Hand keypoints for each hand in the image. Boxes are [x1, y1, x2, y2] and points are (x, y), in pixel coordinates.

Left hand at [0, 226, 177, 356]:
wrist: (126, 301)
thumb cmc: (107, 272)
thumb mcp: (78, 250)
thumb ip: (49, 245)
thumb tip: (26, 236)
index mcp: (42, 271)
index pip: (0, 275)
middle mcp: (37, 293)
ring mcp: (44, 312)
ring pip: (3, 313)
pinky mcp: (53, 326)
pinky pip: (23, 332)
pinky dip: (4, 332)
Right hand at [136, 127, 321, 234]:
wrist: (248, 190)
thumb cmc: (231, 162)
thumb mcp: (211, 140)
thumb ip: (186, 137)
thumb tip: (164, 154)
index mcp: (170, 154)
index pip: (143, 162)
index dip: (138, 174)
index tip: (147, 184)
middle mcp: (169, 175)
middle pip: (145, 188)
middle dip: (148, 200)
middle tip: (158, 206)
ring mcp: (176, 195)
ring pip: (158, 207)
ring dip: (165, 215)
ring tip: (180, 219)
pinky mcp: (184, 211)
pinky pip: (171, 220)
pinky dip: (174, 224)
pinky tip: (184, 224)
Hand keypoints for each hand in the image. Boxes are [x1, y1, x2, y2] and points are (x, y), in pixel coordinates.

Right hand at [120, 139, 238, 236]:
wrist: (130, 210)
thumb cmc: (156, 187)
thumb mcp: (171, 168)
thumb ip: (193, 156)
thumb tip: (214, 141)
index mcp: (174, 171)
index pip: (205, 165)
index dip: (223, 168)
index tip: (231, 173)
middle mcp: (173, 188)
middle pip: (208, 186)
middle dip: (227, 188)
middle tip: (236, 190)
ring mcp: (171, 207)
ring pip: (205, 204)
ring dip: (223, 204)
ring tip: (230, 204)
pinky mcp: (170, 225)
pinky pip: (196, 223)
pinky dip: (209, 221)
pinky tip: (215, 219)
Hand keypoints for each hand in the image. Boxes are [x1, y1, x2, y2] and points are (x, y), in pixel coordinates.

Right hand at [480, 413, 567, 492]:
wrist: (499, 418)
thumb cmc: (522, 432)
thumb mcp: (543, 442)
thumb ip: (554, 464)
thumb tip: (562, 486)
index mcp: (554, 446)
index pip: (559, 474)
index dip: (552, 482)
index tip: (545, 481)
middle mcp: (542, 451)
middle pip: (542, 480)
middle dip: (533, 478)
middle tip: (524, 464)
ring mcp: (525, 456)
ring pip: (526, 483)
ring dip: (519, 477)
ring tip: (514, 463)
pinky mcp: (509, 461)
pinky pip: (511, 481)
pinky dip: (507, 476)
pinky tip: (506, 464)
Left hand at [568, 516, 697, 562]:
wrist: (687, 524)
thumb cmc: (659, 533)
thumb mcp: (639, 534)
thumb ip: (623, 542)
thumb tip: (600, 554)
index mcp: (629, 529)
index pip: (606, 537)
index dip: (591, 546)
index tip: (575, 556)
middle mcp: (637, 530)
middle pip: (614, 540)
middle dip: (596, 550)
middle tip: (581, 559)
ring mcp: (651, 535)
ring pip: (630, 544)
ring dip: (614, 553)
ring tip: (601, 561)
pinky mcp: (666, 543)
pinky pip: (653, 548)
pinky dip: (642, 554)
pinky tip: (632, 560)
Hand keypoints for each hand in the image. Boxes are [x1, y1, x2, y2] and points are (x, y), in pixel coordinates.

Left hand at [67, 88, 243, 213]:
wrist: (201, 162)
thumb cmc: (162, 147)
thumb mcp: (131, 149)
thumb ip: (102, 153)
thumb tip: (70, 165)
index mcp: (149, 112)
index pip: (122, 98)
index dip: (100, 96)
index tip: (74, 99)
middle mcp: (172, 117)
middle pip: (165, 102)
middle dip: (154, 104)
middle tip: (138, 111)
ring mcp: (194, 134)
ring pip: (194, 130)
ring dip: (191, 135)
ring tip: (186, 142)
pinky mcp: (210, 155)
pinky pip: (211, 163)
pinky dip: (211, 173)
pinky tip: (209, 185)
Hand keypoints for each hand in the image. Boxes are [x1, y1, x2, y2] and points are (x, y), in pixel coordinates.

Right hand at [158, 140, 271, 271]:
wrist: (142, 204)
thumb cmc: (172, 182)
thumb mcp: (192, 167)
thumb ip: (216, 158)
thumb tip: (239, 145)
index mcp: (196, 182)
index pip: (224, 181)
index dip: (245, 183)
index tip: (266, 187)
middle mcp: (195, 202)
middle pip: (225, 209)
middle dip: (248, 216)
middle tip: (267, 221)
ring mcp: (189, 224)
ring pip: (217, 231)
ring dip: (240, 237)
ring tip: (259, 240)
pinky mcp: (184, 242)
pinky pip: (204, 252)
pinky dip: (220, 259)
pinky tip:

⁂

The expected response is the full set of records, reproduced exactly.

Hand keypoints for each hand in the image. Boxes are [x1, y1, x2, y2] and points are (x, y), in pixel coordinates.

Left hand at [0, 226, 177, 356]:
wrist: (126, 301)
thumb cmc: (107, 272)
thumb mcp: (78, 250)
thumb ip: (49, 245)
thumb tip: (26, 236)
index mcp: (42, 271)
index pip: (0, 275)
middle mcp: (37, 293)
ring mcp: (44, 312)
ring pip: (3, 313)
pinky mcp: (53, 326)
pinky pip: (23, 332)
pinky dip: (4, 332)
Right hand at [136, 127, 321, 234]:
wrist: (248, 190)
thumb cmc: (231, 162)
thumb mcp: (211, 140)
thumb ip: (186, 137)
thumb tip: (164, 154)
index mcp: (170, 154)
index pip: (143, 162)
index dip: (138, 174)
index tip: (147, 184)
middle mcp: (169, 175)
middle pip: (145, 188)
middle dip: (148, 200)
middle tip: (158, 206)
ring mcp: (176, 195)
ring pip: (158, 207)
ring dip: (165, 215)
ring tip: (180, 219)
pinky mcp: (184, 211)
pinky pip: (171, 220)
pinky dip: (174, 224)
pinky tip: (184, 224)
Hand keypoints for each hand in the image. Boxes are [x1, y1, x2, y2] and points are (x, y), in pixel coordinates.

Right hand at [120, 139, 238, 236]:
wrist: (130, 210)
thumb cmc: (156, 187)
thumb mcp: (171, 168)
thumb ip: (193, 156)
thumb tip: (214, 141)
index mcp: (174, 171)
index pip: (205, 165)
index dip: (223, 168)
index tip: (231, 173)
middle mcp: (173, 188)
middle pip: (208, 186)
middle dip: (227, 188)
middle tip: (236, 190)
ring mcp: (171, 207)
ring pip: (205, 204)
ring dip: (223, 204)
ring tip: (230, 204)
pinky mcp: (170, 225)
pinky pip: (196, 223)
pinky dip: (209, 221)
pinky tip: (215, 219)
Hand keypoints for each hand in the image. Boxes are [x1, y1, x2, y2] and points are (x, y), in pixel coordinates.

Right hand at [480, 413, 567, 492]:
wrist: (499, 418)
thumb cmc: (522, 432)
thumb mcp: (543, 442)
thumb ip: (554, 464)
thumb tip: (562, 486)
index mcp: (554, 446)
index pip: (559, 474)
index dip: (552, 482)
index tip: (545, 481)
middle mcp: (542, 451)
middle pip: (542, 480)
middle dip: (533, 478)
middle tip: (524, 464)
ring mcp: (525, 456)
ring pip: (526, 483)
ring dip: (519, 477)
ring tip: (514, 463)
pinky mcp: (509, 461)
pinky pip: (511, 481)
pinky dip: (507, 476)
pinky tip: (506, 464)
Left hand at [568, 516, 697, 562]:
wrist: (687, 524)
thumb cmc: (659, 533)
thumb mcp: (639, 534)
thumb ip: (623, 542)
thumb tip: (600, 554)
index mcp: (629, 529)
index pip: (606, 537)
index dip: (591, 546)
index tip: (575, 556)
middle mcp: (637, 530)
middle pip: (614, 540)
middle dip: (596, 550)
middle tip: (581, 559)
ring mcp: (651, 535)
ring pip: (630, 544)
ring dip: (614, 553)
ring tip: (601, 561)
pinky mcp: (666, 543)
pinky pip: (653, 548)
pinky dip: (642, 554)
pinky tip: (632, 560)
Hand keypoints for each hand in the image. Boxes are [x1, y1, x2, y2] and points are (x, y), in pixel coordinates.

Left hand at [67, 88, 243, 213]:
wrist: (201, 162)
thumb cmc: (162, 147)
thumb mcp: (131, 149)
thumb ip: (102, 153)
thumb tip: (70, 165)
index mcp: (149, 112)
index pip: (122, 98)
index dip: (100, 96)
index tip: (74, 99)
middle mcp: (172, 117)
middle pip: (165, 102)
middle dip: (154, 104)
middle tip: (138, 111)
ring mcp: (194, 134)
ring pip: (194, 130)
ring dip: (191, 135)
ring tip: (186, 142)
pinky mcp: (210, 155)
pinky pip: (211, 163)
pinky dip: (211, 173)
pinky tip: (209, 185)
Hand keypoints for each hand in the image. Boxes are [x1, y1, x2, y2] and points are (x, y), in pixel coordinates.

Right hand at [158, 140, 271, 271]:
wrist: (142, 204)
thumb cmc: (172, 182)
thumb mcp: (192, 167)
thumb ip: (216, 158)
thumb tip: (239, 145)
index mcp: (196, 182)
index pip: (224, 181)
index dip: (245, 183)
index tip: (266, 187)
middle mcp: (195, 202)
middle pip: (225, 209)
middle dip: (248, 216)
middle tip: (267, 221)
ring mcp: (189, 224)
ring pip: (217, 231)
ring dip: (240, 237)
ring tip: (259, 240)
pinky mcp: (184, 242)
pinky pip: (204, 252)
pinky dip: (220, 259)
pinky tip:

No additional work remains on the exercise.